22.10.05

De um país que não fosse o da aparência


Sem ser propriamente catastrofista ou optimista, como o autor sublinha nas “notas finais”, o mais recente livro de José Gil (Portugal, hoje - o Medo de Existir, Relógio d'Água) propondo-se abordar um tema algo “indefinido” e transversal a diversas disciplinas, é de uma extrema lucidez acerca do nosso país. Nessa medida, o tom que ele imprime à forma como conclui um dos capítulos, dizendo abertamente que “Portugal arrisca-se a desaparecer” (cf pp. 71-73), mais do que alarmista, soa lógico e consequente com todo o resto da sua argumentação.

Na base desta argumentação, há uma tese essencial: Portugal é o país da “não-inscrição”. Isto não significa que Portugal, nestes últimos anos, não tenha feito um esforço para se “inscrever”, nomeadamente na Europa; mas tal “inscrição” é apenas imaginária, aparente, e aquilo de que se trata aqui é circunscrever “algo” que não seja, por assim dizer, do registo da aparência. Algo “real”, que “marque” o real e o transforme produtivamente. Pelo contrário, segundo o autor, em Portugal nada tem existência real, nada se inscreve, nada acontece. Não obstante, cultiva-se a imagem (o narcisismo), sobretudo para fora, para os outros, os estrangeiros; fala-se muito, mas é uma fala “esvaziada”; escreve-se e legisla-se sobre quase tudo, talvez porque nada se “inscreve” realmente. Há, assim, uma espécie de “nevoeiro” ou “sombra branca” (em grande medida inconscientes) a cegar o desejo e a tolher a acção.

Nesta incursão pelo “nevoeiro” que nos tolda e paralisa, e apesar da sugestão “mítica” do termo, não se trata aqui de uma nova “psicanálise mítica” (Eduardo Lourenço) sobre Portugal, ainda que, para o bem ou para o mal, a psicanálise seja uma das referências constantes do autor ao longo deste “ensaio”. Sobretudo alguns nomes: Freud, Ferenczi, Nicolas Abraham, Maria Torok, e algumas noções: “inconsciente”, “trauma psíquico”, “cripta”, etc. O que mostra, de algum modo, a produtividade dos conceitos psicanalíticos mesmo para “além dos muros” da psicanálise propriamente dita.

**Dados extraídos**
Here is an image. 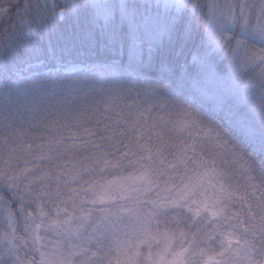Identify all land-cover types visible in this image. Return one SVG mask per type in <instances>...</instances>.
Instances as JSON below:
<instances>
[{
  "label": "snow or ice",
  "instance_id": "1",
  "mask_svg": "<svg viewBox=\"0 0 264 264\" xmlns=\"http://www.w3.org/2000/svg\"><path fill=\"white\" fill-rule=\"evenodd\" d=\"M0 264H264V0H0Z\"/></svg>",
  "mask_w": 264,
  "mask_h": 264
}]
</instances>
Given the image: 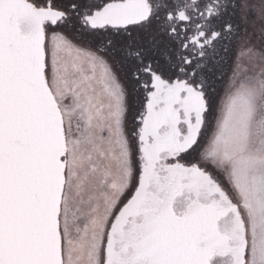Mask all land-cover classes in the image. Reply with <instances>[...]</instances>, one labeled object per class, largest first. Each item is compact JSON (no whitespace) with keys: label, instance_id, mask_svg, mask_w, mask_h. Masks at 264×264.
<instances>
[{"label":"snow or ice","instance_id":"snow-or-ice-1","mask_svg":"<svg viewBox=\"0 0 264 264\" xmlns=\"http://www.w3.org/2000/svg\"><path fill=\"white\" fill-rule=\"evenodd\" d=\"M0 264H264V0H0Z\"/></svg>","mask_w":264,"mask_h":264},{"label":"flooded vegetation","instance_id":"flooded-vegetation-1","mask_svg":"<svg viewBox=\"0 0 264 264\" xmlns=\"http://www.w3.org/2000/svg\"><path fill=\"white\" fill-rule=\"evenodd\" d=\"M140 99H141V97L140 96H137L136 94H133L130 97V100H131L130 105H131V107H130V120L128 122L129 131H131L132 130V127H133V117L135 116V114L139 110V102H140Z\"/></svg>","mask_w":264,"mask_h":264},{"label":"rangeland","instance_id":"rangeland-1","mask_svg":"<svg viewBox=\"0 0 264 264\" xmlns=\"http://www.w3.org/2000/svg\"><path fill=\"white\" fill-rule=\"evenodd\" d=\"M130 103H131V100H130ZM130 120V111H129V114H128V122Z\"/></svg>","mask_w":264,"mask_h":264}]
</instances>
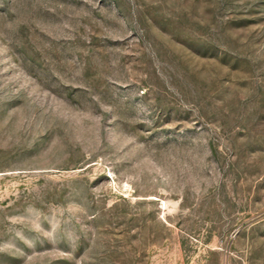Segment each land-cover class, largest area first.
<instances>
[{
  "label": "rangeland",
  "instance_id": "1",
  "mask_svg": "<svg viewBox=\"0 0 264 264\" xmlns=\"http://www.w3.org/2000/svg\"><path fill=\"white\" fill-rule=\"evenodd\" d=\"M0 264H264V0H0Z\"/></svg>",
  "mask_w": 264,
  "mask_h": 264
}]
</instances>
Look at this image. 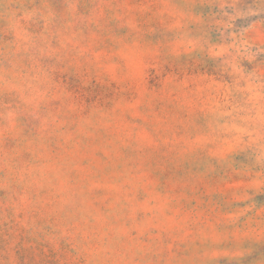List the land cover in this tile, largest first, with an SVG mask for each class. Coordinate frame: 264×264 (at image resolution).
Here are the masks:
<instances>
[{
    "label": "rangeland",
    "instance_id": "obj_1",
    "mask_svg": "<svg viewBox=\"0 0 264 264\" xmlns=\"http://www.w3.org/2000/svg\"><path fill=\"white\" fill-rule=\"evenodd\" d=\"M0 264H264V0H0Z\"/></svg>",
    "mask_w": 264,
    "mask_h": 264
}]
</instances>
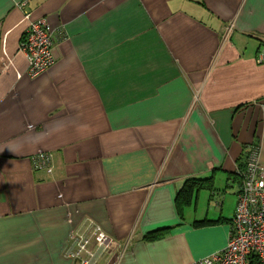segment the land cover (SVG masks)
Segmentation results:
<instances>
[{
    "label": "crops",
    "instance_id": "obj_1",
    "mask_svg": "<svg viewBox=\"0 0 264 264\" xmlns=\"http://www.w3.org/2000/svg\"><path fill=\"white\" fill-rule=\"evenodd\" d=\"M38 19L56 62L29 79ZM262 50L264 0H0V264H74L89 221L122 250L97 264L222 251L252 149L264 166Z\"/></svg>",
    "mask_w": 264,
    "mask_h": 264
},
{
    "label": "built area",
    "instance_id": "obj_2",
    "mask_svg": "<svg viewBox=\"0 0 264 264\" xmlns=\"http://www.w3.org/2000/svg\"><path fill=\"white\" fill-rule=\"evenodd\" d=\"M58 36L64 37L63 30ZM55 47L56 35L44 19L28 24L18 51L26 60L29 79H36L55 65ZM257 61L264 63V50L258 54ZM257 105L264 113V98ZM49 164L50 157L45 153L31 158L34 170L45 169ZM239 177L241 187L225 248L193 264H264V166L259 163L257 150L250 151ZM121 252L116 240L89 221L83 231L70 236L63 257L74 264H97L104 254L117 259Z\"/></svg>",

**Conjunto de tarefas**
(1) Reescreva em forma de lista o parágrafo que começa por «Na base desta argumentação» no texto sobre o livro de José Gil, conservando os factos principais.
(2) Indique se cada afirmação concorda com o texto sobre o livro de José Gil, respondendo sim ou não e citando literalmente as palavras do texto que o decidem: (a) Segundo o texto, Portugal não fez qualquer esforço para se inscrever na Europa. (b) O tom da frase "Portugal arrisca-se a desaparecer" é apresentado como sobretudo alarmista. (c) A psicanálise é uma referência constante do autor no ensaio.
(3) Dê continuidade ao texto sobre o livro de José Gil, a partir da última frase apresentada.

**Resultados**
(1)
- Tese central: Portugal é o país da "não-inscrição".
- Portugal fez, nos últimos anos, um esforço para se inscrever, sobretudo na Europa, mas essa inscrição é apenas imaginária e aparente.
- O que está em causa é algo real, que marque o real e o transforme produtivamente. Segundo o autor, em Portugal nada tem existência real, nada se inscreve e nada acontece.
- Cultiva-se a imagem (o narcisismo), sobretudo para os estrangeiros.
- Fala-se muito, mas é uma fala esvaziada.
- Escreve-se e legisla-se sobre quase tudo.
- Resulta daí um "nevoeiro" ou "sombra branca", em grande medida inconscientes, que cega o desejo e tolhe a acção.

(2)
(a) Não: "Isto não significa que Portugal, nestes últimos anos, não tenha feito um esforço para se “inscrever”, nomeadamente na Europa"
(b) Não: "mais do que alarmista, soa lógico e consequente com todo o resto da sua argumentação"
(c) Sim: "a psicanálise seja uma das referências constantes do autor ao longo deste “ensaio”"

(3)
Mas o que é uma “inscrição”? O próprio autor faz a pergunta (p. 48) e dá-nos um conjunto de elementos que nos ajudam a situar a resposta. Antes de mais, há que fazer a diferença entre as “boas” e as “más” inscrições”, ou seja, as que aumentam o poder de vida e as que o destroem. Depois, convém fazer a diferença entre três registos (real, imaginário e simbólico) segundo os quais podemos enquadrar a questão. De acordo com o autor, não há inscrição imaginária e a inscrição simbólica não tem um poder transformador, pois não faz mais do que continuar a realidade já construída. Sendo assim, a verdadeira ou “boa” inscrição é, na sua essência, um acontecimento “real”.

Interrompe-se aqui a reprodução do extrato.